— Task item —
Exact copy, no pictures: output each line below as it stands.

— Dataset records —

-- -- --

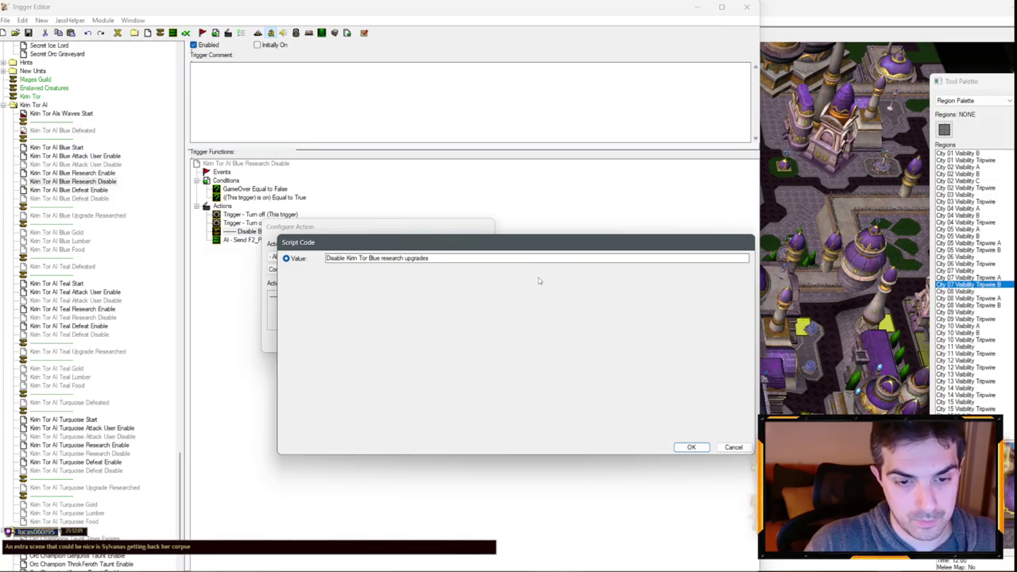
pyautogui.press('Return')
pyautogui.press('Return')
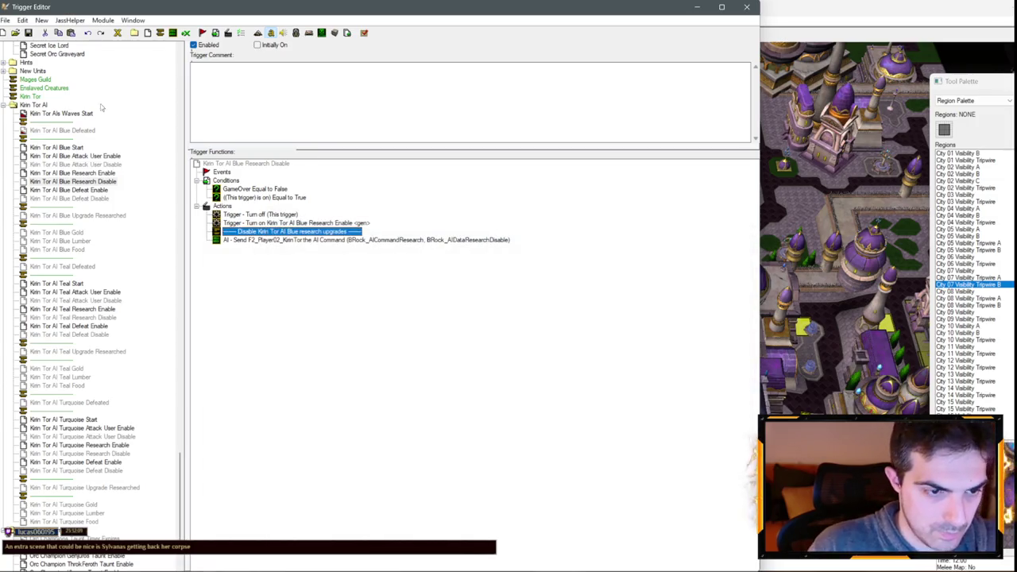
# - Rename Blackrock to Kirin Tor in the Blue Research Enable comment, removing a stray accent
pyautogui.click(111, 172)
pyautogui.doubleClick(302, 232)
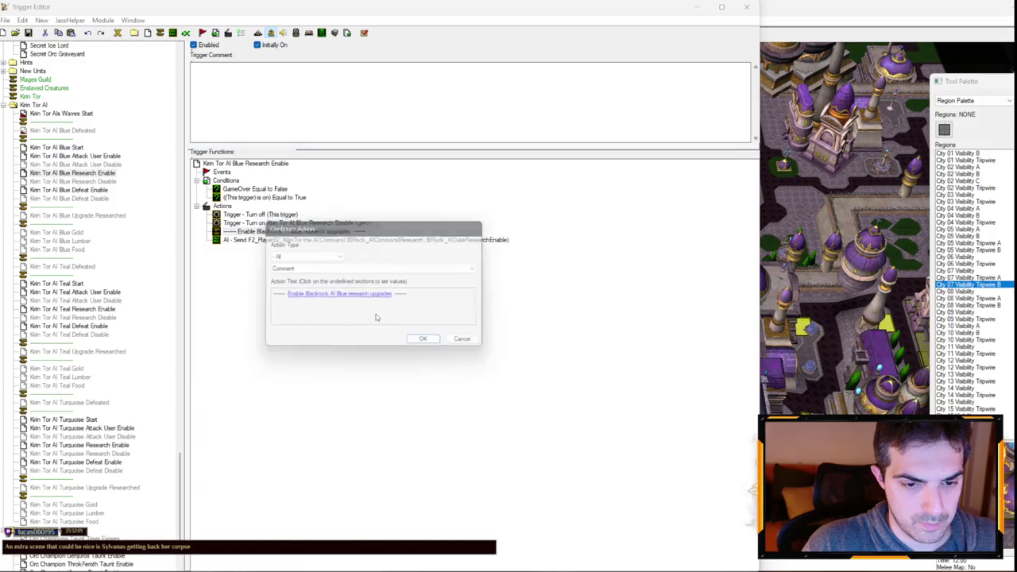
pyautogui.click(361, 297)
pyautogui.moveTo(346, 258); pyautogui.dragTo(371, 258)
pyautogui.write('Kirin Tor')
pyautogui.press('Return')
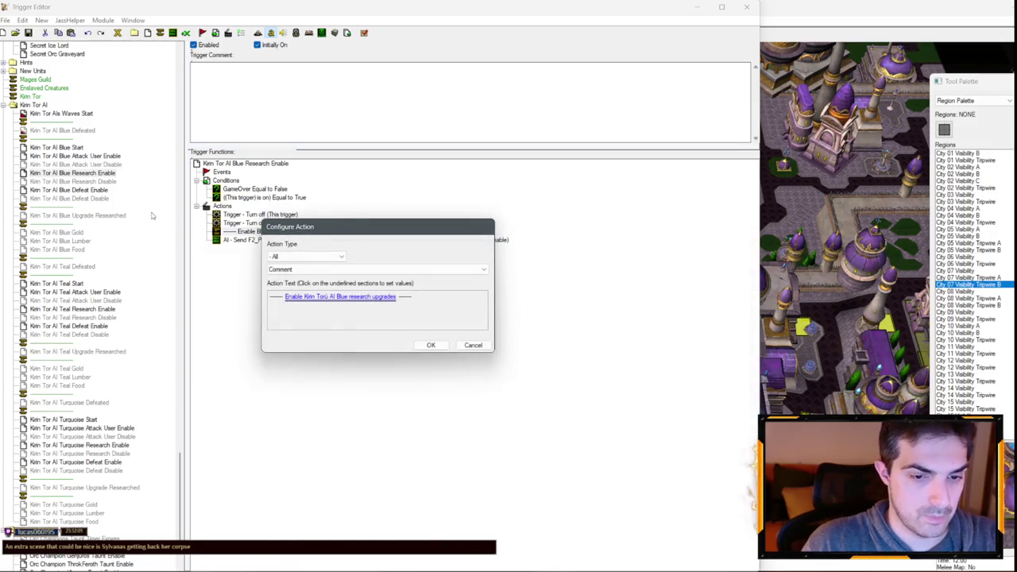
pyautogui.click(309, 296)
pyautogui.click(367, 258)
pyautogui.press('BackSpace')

-- -- --

— Response to the exercise —
pyautogui.press('Return')
pyautogui.press('Return')
# - Rename Blackrock to Kirin Tor in the Blue Research Enable comment, removing a stray accent
pyautogui.click(111, 172)
pyautogui.doubleClick(302, 232)
pyautogui.click(361, 297)
pyautogui.moveTo(346, 258); pyautogui.dragTo(371, 258)
pyautogui.write('Kirin Tor')
pyautogui.press('Return')
pyautogui.click(309, 296)
pyautogui.click(367, 258)
pyautogui.press('BackSpace')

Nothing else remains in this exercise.